Fisk University Cannot Sell O'Keeffe Art, Tennessee Judge Rules
Fisk University Cannot Sell O'Keeffe Art, Tennessee Judge Rules
A judge in Tennessee has ruled that Fisk University in Nashville cannot sell any of the works of art donated in 1949 by Georgia O'Keeffe, the Associated Press reports.
Davidson County chancellor Ellen Hobbs Lyle ordered the historically black university not to sell any of the 101 works — some of which are worth millions of dollars — in the Alfred Stieglitz Collection, noting that they were donated to be used for the purposes of art education. "Dividing the collection destroys the identity and effect of the charitable purpose [of O'Keeffe's gift]," Lyle wrote in her decision.

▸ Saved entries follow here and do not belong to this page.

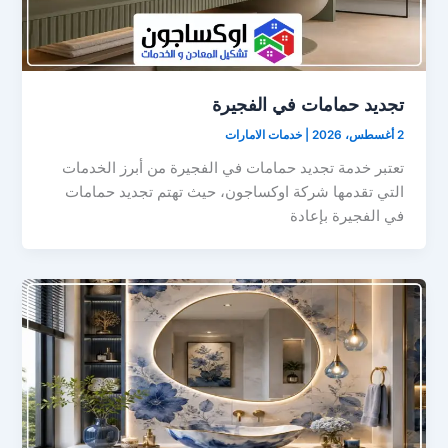
تجديد حمامات في الفجيرة
2 أغسطس، 2026
|
خدمات الامارات
تعتبر خدمة تجديد حمامات في الفجيرة من أبرز الخدمات
التي تقدمها شركة اوكساجون، حيث تهتم تجديد حمامات
في الفجيرة بإعادة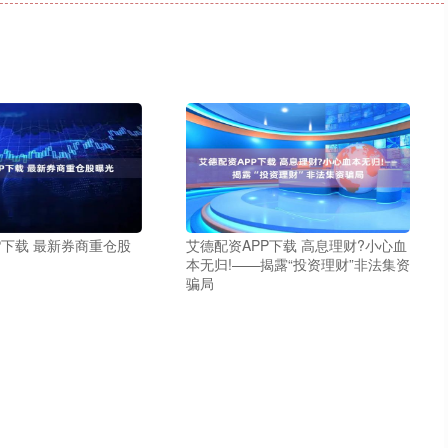
P下载 最新券商重仓股
艾德配资APP下载 高息理财?小心血
本无归!——揭露“投资理财”非法集资
骗局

Compiled by O'Keeffe's photographer husband, Alfred Stieglitz, the collection includes works by Picasso, Cezanne, Renoir, and Toulouse-Lautrec, as well as O'Keeffe. Since 2005, Fisk has been waging a legal battle over whether it could sell two works — O'Keeffe's Radiator Building - Night, New York and Marsden Hartley's Painting No. 3 — to help replenish its endowment. In April, Tennessee attorney general Bob Cooper ordered Fisk not to sell Radiator Building to the O'Keeffe Museum for $7 million after other bids were submitted for as much as $25 million.
The Georgia O'Keeffe Museum in Santa Fe, New Mexico, which represents the late painter's estate, has sued the university for violating the terms of her bequest, and a trial is scheduled to begin in July.